### [READING TEXT]
------------------------------------
Clear Sky Science · en

Competing cognitive pressures on human exploration in the absence of trade-off with exploitation

· Back to index

Why we explore, even when nothing is at stake

Imagine scrolling restaurant reviews or wandering new streets in a city: you are exploring, but your clicks or steps do not immediately win or lose you anything. This study asks what our curiosity looks like in such low-stakes settings, and whether it differs from the way we explore when every choice pays out or costs us. By stripping away immediate rewards in a carefully controlled experiment, the authors reveal hidden tug‑of‑wars inside our decision making between two kinds of information seeking.

Turning rewards into colors

Most lab studies of exploration use gambling-style games where each choice yields points or money. That makes it hard to tell whether people are genuinely curious or simply chasing payoffs. Here, the researchers designed a new task where the “rewards” were just shades of color, not points. On each trial, volunteers chose between two abstract shapes, each linked to a bag that produced mostly bluish or mostly orangish outcomes. Importantly, seeing a color did not immediately give or take away money; instead, it only revealed the statistical pattern behind that option, like learning how a slot machine tends to behave.

Figure 1
Figure 1.

Three ways to ask the same question

The clever twist was to keep the sampling experience the same while changing only the instructions and when rewards appeared. In the MATCH condition, people were told to collect a target color, and each more-target-colored outcome earned points right away, mimicking classic “explore–exploit” dilemmas. In the GUESS condition, there was no target during sampling; only at the end of the sequence were participants asked which option was mostly blue or mostly orange, and they were paid solely for that final answer. The FIND condition sat in between: the target color was known from the start, but rewards still depended only on a single final choice. Across several independent groups, the team showed that performance in all conditions was well above chance, confirming that participants learned the color–option pairings.
------------------------------------
### [EXTRACTED INFORMATION]
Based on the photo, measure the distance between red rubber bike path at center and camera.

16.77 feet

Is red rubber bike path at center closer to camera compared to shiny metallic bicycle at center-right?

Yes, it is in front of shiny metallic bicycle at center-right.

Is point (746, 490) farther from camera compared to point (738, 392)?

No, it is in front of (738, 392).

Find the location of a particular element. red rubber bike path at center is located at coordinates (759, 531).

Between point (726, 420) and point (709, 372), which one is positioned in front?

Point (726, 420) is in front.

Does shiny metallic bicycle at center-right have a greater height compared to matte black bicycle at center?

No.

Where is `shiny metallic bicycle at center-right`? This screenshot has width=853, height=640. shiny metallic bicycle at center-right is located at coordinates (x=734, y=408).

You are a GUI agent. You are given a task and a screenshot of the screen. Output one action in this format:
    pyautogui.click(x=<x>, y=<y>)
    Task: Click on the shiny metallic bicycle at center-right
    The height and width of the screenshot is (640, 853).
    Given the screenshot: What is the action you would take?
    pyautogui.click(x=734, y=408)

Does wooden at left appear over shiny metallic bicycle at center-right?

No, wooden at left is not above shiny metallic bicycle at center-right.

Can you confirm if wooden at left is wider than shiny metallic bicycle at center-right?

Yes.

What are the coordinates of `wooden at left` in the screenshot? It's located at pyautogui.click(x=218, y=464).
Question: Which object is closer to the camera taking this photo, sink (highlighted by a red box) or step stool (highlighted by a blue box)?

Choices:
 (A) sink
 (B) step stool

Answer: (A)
------------------------------------
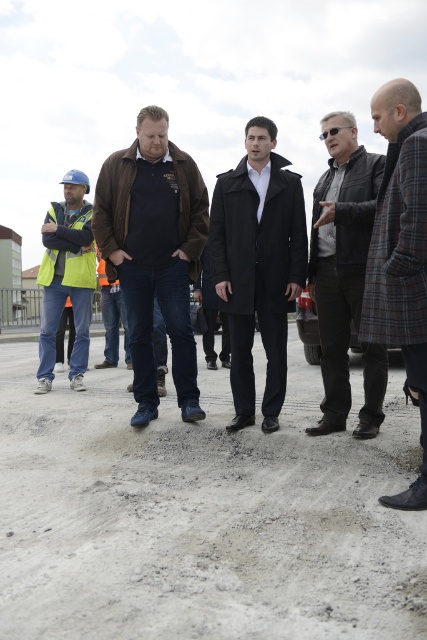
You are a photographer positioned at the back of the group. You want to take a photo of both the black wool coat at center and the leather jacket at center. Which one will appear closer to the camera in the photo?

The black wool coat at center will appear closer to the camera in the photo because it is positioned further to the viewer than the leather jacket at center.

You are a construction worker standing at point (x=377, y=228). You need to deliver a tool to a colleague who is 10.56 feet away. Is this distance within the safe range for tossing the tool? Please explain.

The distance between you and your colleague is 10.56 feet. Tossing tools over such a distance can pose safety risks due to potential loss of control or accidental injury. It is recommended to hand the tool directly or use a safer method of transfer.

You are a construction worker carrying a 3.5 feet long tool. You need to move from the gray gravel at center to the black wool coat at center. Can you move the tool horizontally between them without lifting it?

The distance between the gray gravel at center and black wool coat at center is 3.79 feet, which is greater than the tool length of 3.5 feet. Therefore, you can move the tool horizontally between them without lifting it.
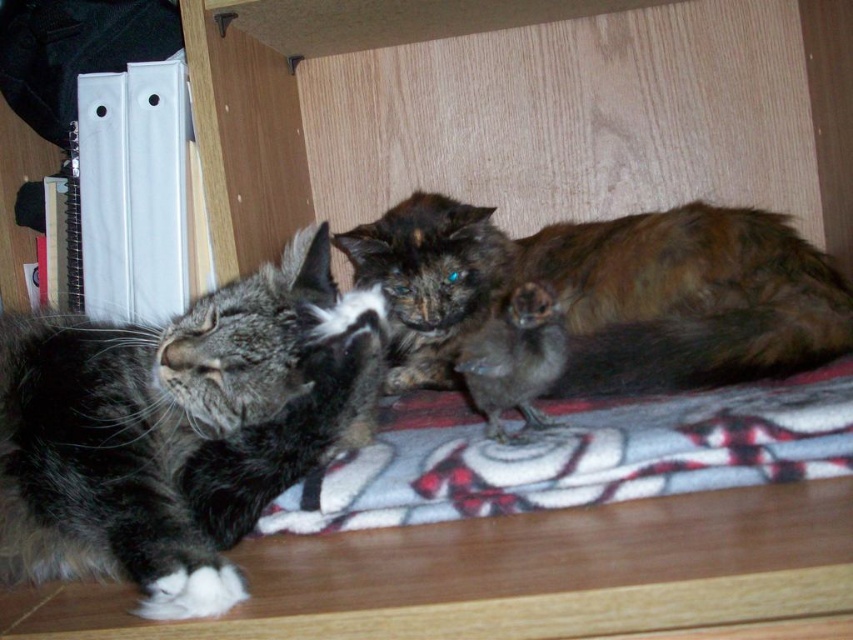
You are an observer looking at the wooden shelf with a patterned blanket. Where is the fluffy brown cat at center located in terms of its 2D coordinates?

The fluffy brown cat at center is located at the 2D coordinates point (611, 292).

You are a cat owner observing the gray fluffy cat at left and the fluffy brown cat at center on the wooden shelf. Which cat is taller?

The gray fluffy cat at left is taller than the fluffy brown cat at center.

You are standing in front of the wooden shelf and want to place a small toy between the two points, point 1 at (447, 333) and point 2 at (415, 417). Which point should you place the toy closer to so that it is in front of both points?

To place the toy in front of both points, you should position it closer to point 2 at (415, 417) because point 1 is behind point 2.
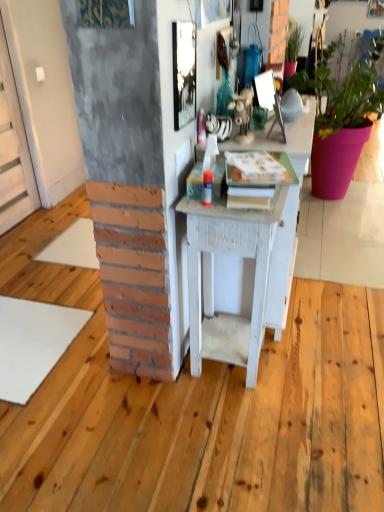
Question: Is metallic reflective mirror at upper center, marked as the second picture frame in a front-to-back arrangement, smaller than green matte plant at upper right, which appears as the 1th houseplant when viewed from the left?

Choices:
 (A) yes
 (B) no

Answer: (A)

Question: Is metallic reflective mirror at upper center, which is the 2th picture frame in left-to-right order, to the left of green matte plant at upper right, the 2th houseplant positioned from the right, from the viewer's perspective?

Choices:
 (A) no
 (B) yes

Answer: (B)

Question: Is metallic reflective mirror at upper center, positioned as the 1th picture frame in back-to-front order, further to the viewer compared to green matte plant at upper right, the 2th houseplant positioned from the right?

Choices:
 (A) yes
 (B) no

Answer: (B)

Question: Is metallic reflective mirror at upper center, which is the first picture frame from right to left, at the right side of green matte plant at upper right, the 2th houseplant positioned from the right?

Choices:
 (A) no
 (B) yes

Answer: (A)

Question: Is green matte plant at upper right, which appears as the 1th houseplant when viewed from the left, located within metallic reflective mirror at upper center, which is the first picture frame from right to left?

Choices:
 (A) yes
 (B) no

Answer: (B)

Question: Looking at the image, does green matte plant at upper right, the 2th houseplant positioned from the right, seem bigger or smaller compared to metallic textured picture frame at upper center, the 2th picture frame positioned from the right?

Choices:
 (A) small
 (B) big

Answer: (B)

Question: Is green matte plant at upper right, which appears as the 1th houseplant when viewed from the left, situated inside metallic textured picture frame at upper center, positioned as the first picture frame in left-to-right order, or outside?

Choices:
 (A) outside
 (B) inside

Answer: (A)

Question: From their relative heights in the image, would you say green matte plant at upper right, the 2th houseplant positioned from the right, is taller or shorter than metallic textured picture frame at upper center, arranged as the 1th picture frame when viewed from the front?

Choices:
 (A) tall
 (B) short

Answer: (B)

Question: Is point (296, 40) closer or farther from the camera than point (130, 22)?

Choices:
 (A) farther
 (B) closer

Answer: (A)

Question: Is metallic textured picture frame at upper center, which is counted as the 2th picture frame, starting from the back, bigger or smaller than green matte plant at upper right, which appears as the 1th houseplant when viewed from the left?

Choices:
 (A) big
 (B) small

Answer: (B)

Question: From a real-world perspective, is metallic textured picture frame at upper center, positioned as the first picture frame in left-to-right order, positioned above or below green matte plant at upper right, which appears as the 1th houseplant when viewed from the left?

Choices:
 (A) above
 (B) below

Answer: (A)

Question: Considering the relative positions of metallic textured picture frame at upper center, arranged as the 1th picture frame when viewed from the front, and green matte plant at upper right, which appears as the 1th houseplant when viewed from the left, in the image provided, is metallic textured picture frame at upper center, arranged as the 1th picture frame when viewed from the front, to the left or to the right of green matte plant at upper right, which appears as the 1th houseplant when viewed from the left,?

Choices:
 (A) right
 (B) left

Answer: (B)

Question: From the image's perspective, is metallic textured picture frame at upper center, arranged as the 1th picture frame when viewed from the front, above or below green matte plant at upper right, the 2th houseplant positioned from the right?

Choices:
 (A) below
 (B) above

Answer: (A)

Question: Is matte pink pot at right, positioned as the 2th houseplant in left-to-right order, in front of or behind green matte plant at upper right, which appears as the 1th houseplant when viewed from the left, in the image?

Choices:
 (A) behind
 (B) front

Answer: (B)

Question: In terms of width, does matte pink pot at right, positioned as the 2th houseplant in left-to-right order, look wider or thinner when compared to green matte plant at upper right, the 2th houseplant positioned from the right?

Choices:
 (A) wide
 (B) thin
------------------------------------
### [DIRECTIVES]
1. In the exploration article, what were participants in the GUESS condition paid for?
2. Update the exploration article from "Turning rewards into" through "tends to behave.", putting "tints of hue" in place of "shades of color".

### [EXERCISE RESPONSES]
1. They were paid solely for their final answer about which option was mostly blue or mostly orange.

2.
Turning rewards into colors

Most lab studies of exploration use gambling-style games where each choice yields points or money. That makes it hard to tell whether people are genuinely curious or simply chasing payoffs. Here, the researchers designed a new task where the “rewards” were just tints of hue, not points. On each trial, volunteers chose between two abstract shapes, each linked to a bag that produced mostly bluish or mostly orangish outcomes. Importantly, seeing a color did not immediately give or take away money; instead, it only revealed the statistical pattern behind that option, like learning how a slot machine tends to behave.